薬剤性肝障害

済生会吹田病院

健康管理センター

大阪府吹田市川園町

薬剤性肝障害の原因と分類

薬剤を服用することで肝臓の機能が障害されることがあり、これを薬剤性肝障害といいます。

肝臓は体の化学工場として、生きていくのに必要な種々の化学反応を担当しています。薬剤の代謝も肝臓で行われることが多く、そのため、薬剤の副作用が生じやすいとされています。

薬剤性肝障害の多くは薬剤アレルギーが原因ですが、解熱鎮痛薬、抗生剤、抗がん剤、睡眠剤や抗うつ剤などでその頻度(ひんど)が高く、まれに死に至ります。一般に副作用が少ないと認識されている漢方薬や市販薬やサプリメント(健康食品)でも肝障害を起こす可能性があります。

何らかの薬剤を服用しているときに食欲不振・全身倦怠感(けんたいかん)・発熱・黄疸(おうだん)・吐き気・皮膚の発疹・かゆみなどの症状が現れたときは、医療機関を受診し、医師や薬剤師に相談してください。

薬剤性肝障害にはいくつかの分類があります。

障害の種類では、肝細胞障害型・胆汁うっ滞型・混合型があり、それぞれ特徴ある肝機能異常を示します。
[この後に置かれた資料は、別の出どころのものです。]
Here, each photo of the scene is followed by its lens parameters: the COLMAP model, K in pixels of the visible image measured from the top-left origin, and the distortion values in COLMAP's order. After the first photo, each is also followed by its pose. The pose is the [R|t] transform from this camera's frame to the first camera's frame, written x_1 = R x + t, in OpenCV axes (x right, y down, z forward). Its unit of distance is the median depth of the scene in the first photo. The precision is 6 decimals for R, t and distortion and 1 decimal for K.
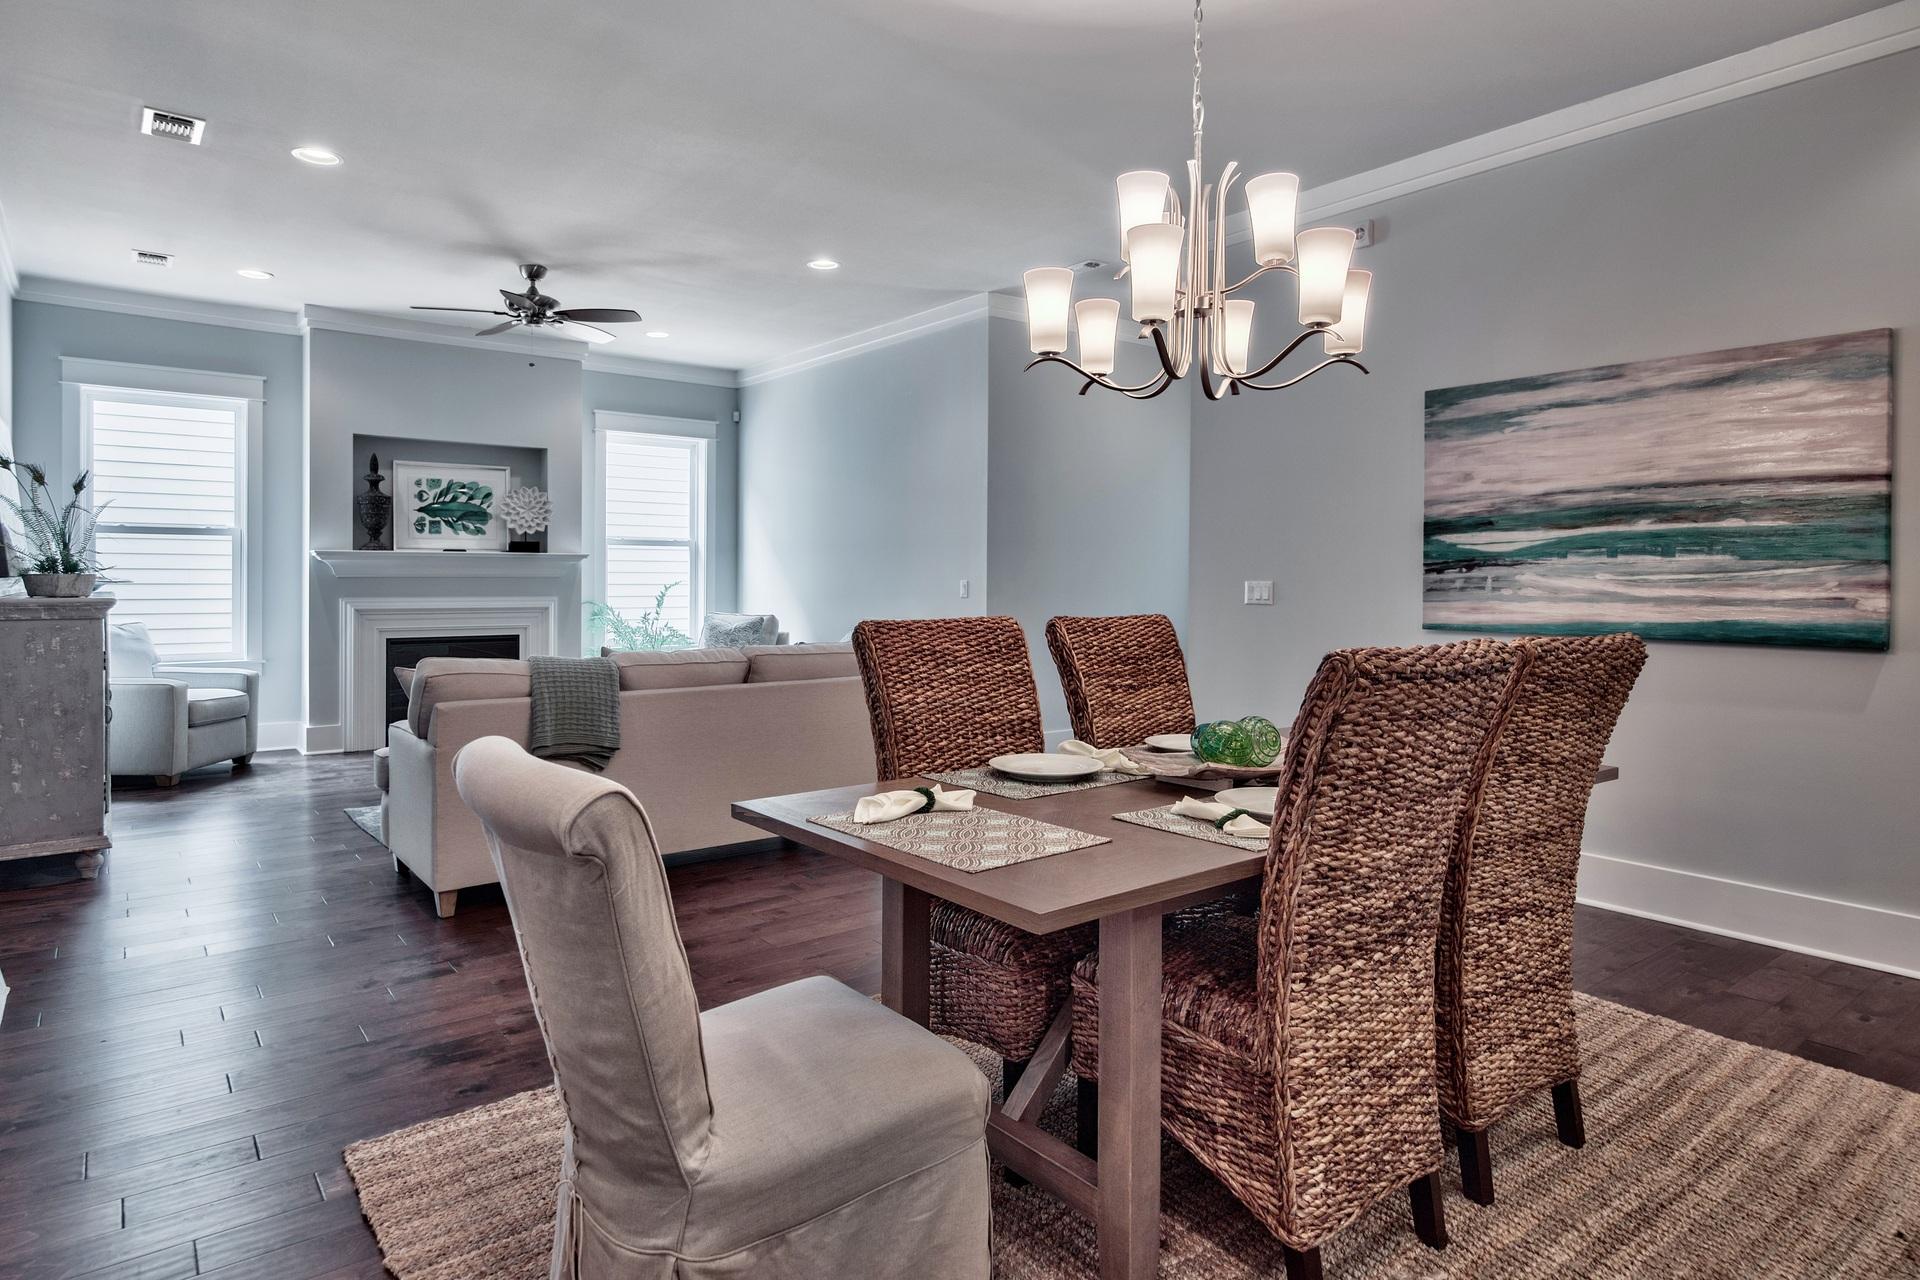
lens RADIAL K [[1088.4, 0, 948.9], [0, 1088.4, 583.1], [0, 0, 1]] dist [0.006399, -0.001603]
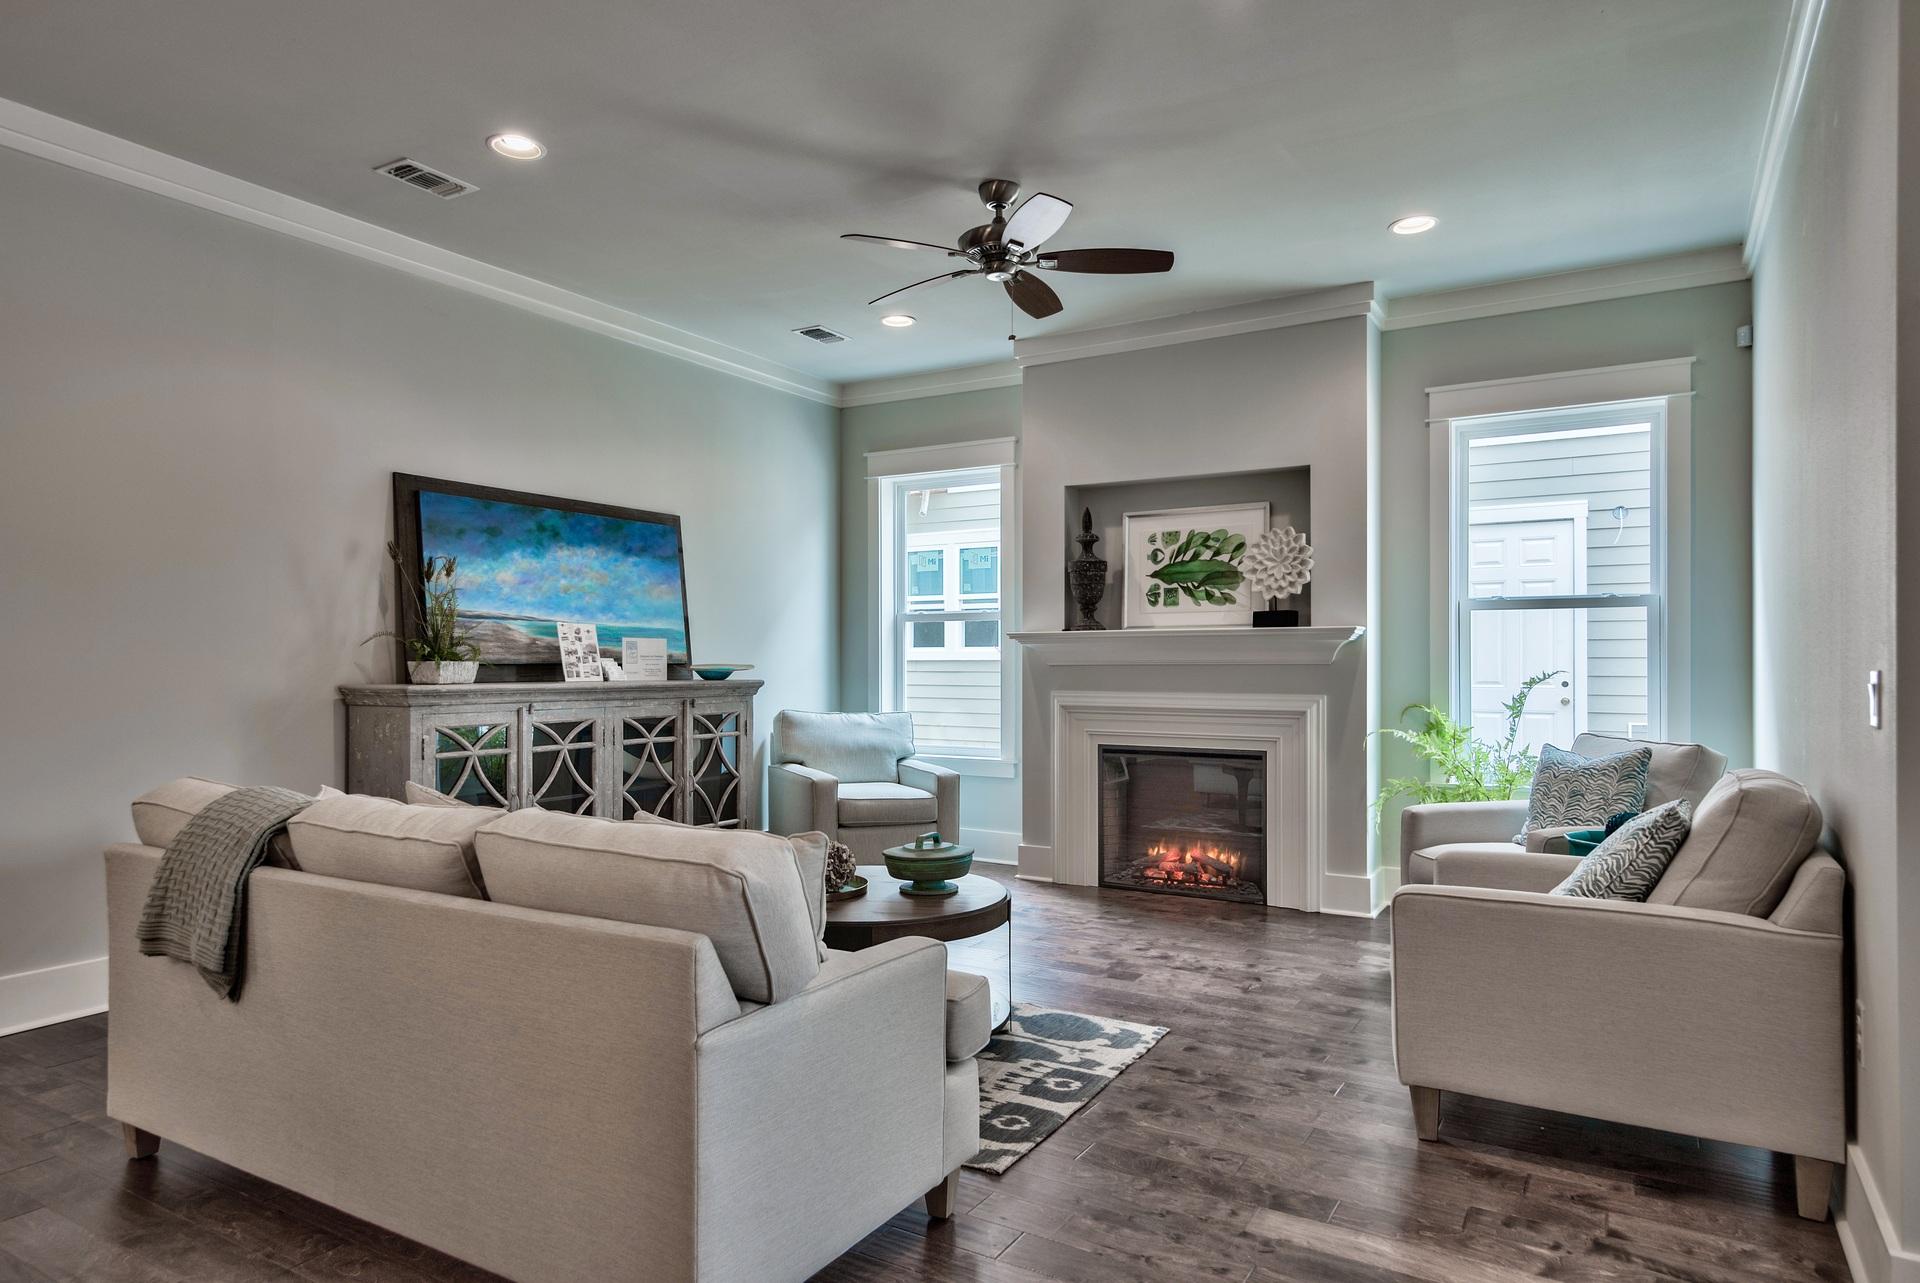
lens RADIAL K [[1135.5, 0, 954.8], [0, 1135.5, 654.4], [0, 0, 1]] dist [0.004662, 0.000063]
pose [[0.344052, -0.009082, -0.938907, 0.337213], [-0.002945, 0.999938, -0.010752, -0.006558], [0.938946, 0.006464, 0.344004, 1.020188]]
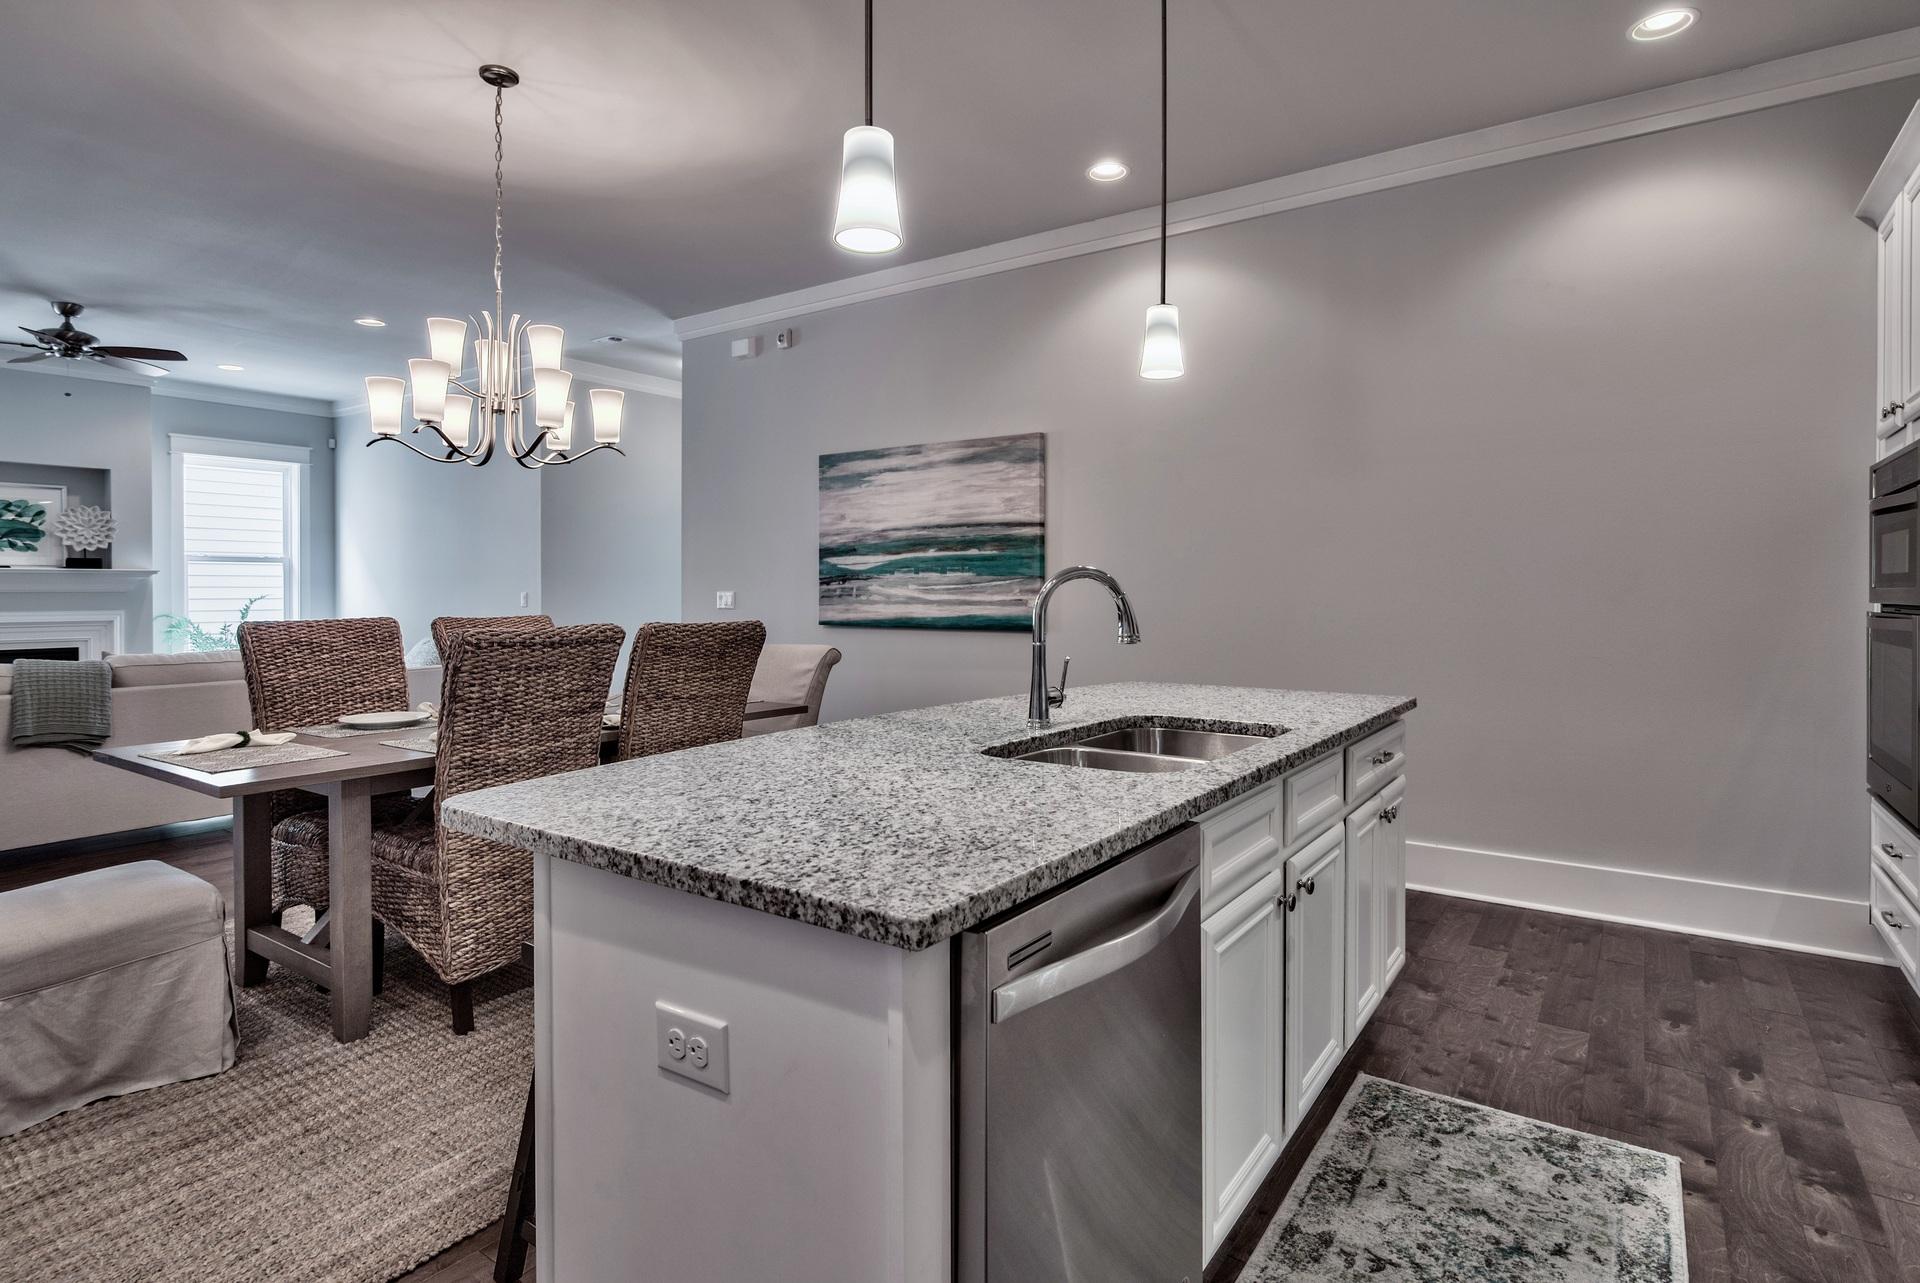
lens RADIAL K [[977.3, 0, 971.4], [0, 977.3, 598.5], [0, 0, 1]] dist [-0.007518, 0.000545]
pose [[0.951802, -0.008250, 0.306601, 0.236153], [0.007059, 0.999963, 0.004996, 0.003444], [-0.306631, -0.002591, 0.951825, -0.258514]]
血液検査などで調べます。

薬剤性肝障害の発症様式にもいくつかのパターンがあります。

①たくさん服用してはじめて肝障害が出る場合
これを中毒性肝障害といいます。薬剤やその代謝産物に肝臓への影響がある場合、極めて多くの量を服用すれば肝機能障害が生じます。解熱鎮痛剤に使われているアセトアミノフェンという薬剤などで起こります。
②飲んだ量に関係なく肝障害が出る場合
ほかの人には何もなくても、ある人にとっては少量でも肝機能障害を引き起こす場合では、アレルギーが関与しているとされています。服薬後すぐに、少量でも障害が生じる可能性があります。予測は困難ですが、アレルギー素因の人、過去に同じ種類の薬剤で副作用が出たことがある人は注意する必要があります。
③ある特定の人に肝障害が出る場合
薬剤を代謝する酵素などに遺伝的な個人差があり、薬剤の代謝、分解に影響が出ることで生じる肝障害です。比較的長期服薬後に障害が出ることがあります。
④特殊な場合
ある種の薬剤を長期服用することで、脂肪肝や非アルコール性脂肪肝炎(NASH)を生じることがあります。また、経口避妊薬などを長期服用することでまれに肝腫瘍(かんしゅよう)を発症することがあります。

薬剤性肝障害を防ぎ、早期に発見するためには、ご自身が服用する薬剤の作用・副作用について、普段から医師・薬剤師からよく説明を聞いて理解しておくことが重要です。また、用量・服薬方法はしっかり守ることが必要です。お薬手帳はしっかりと管理し、医療機関を受診する際には必ず持参されることをお勧めします。過去に体に合わなかったり、副作用が出たりした薬剤がある場合は、その薬剤名を記録しておくことも大事です。